[Items listed in a dataset]
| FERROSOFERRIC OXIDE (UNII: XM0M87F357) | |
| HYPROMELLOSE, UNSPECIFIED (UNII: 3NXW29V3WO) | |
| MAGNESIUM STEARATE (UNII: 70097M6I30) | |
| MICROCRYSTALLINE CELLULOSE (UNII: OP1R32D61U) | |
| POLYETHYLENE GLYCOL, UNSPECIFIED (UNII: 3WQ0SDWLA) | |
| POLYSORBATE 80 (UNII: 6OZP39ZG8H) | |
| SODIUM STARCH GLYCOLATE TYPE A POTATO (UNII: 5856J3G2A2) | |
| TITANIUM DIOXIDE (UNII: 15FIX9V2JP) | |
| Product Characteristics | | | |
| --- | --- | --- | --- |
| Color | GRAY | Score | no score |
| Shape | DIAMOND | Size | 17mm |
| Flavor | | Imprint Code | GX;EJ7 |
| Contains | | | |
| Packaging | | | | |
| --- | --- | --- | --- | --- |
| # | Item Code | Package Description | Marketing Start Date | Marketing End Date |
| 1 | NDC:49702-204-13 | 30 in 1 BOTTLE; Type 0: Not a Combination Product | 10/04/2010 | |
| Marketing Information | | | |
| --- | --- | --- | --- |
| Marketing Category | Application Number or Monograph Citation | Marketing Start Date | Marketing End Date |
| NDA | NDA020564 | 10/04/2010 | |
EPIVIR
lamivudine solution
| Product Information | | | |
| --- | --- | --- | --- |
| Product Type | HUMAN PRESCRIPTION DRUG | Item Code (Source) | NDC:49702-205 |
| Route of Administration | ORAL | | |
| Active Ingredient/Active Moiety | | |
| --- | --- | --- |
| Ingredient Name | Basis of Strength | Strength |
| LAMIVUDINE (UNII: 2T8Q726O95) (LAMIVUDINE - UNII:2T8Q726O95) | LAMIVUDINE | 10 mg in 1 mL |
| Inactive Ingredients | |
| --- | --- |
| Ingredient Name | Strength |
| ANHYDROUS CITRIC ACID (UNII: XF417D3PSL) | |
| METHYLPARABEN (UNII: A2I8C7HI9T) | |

§ What is needed
Search the records for the word "Start" and copy out every line that holds it.

§ Completed task
| # | Item Code | Package Description | Marketing Start Date | Marketing End Date |
| Marketing Category | Application Number or Monograph Citation | Marketing Start Date | Marketing End Date |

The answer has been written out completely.